+++ Quelltext +++

Frage: Die Deutschen in Polen verfügen über alle Rechte, die einer nationalen Minderheit zustehen, während die Polen in der Bundesrepublik lediglich eine „ethnische Gruppe“ sind. Glauben Sie, dass die Rechte der polnischen Minderheit in Deutschland an die der deutschen Minderheit in Polen angeglichen werden sollten?

Henkel: Ich gestehe ein, dass ich nie darüber nachgedacht habe. Mein Eindruck ist, dass Personen polnischer Herkunft sich nicht als eine nationale Minderheit betrachten und keinerlei Rechte einfordern. Wurden sie nicht durch die vielen Jahre, die vielen Jahrhunderte, assimiliert? Ich höre auch nicht, dass man bei uns viel polnisch spricht. Doch steht meiner Meinung nach ihrem Wunsch,, den hier lebenden Menschen Minderheitenrechte einzuräumen, wie sie die Dänen in Schleswig-Holstein haben, nichts im Wege. Die Polen sollen zeigen, dass sie in einer ähnlichen rechtlichen Konstellation leben wollen wie die deutschen Dänen.

+++ Bereitgestellte Daten +++

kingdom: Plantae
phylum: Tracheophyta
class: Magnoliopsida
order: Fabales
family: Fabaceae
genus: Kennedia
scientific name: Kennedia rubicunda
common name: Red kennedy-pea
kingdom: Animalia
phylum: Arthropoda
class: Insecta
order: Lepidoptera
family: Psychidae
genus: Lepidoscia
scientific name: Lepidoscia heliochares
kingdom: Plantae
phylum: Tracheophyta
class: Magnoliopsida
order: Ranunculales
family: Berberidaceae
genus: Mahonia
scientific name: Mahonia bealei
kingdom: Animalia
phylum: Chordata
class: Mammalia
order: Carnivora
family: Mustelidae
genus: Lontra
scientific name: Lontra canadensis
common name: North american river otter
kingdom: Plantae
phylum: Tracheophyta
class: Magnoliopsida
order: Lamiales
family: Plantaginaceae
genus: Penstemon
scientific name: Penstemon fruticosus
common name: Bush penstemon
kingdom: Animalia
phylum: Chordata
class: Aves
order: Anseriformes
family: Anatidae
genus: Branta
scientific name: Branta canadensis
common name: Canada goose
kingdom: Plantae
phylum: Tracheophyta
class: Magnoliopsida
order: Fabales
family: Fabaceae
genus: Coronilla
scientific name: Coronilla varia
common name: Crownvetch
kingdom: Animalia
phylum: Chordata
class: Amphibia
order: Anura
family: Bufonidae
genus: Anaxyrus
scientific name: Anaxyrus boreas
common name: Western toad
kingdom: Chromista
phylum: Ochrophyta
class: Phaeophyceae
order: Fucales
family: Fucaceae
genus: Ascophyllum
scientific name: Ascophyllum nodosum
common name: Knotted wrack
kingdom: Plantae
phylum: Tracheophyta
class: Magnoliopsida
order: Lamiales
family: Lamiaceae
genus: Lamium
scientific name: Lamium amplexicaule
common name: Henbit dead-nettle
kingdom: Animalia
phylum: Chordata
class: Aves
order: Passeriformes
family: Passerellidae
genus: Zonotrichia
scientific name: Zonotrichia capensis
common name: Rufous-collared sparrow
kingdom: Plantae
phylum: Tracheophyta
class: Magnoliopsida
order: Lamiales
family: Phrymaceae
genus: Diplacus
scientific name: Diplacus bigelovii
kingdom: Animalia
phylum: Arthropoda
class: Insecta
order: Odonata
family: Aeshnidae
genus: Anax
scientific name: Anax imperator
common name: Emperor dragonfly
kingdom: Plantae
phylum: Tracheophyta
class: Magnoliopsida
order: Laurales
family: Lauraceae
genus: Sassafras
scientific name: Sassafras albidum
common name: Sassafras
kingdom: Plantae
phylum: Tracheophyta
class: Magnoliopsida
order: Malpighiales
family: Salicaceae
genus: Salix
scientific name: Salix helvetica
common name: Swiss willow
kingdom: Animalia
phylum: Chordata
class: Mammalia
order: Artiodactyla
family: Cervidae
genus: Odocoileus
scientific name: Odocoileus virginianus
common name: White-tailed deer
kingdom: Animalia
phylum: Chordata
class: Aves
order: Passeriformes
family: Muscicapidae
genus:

+++

Ziel 1 – Welche Minderheit nennt Henkel im Interviewauszug über Minderheitenrechte als Maßstab für mögliche Rechte der hier lebenden Menschen polnischer Herkunft?
Ziel 2 – Gib aus dem Interviewauszug über Minderheitenrechte genau den Teil wieder, der mit den Worten beginnt, die "Henkel: Ich gestehe" enthalten, und mit "die deutschen Dänen." endet.
Die Daten spielen hierbei keine Rolle.

Fertige Antwort 1 – Die Dänen in Schleswig-Holstein.

Fertige Antwort 2 –
Henkel: Ich gestehe ein, dass ich nie darüber nachgedacht habe. Mein Eindruck ist, dass Personen polnischer Herkunft sich nicht als eine nationale Minderheit betrachten und keinerlei Rechte einfordern. Wurden sie nicht durch die vielen Jahre, die vielen Jahrhunderte, assimiliert? Ich höre auch nicht, dass man bei uns viel polnisch spricht. Doch steht meiner Meinung nach ihrem Wunsch,, den hier lebenden Menschen Minderheitenrechte einzuräumen, wie sie die Dänen in Schleswig-Holstein haben, nichts im Wege. Die Polen sollen zeigen, dass sie in einer ähnlichen rechtlichen Konstellation leben wollen wie die deutschen Dänen.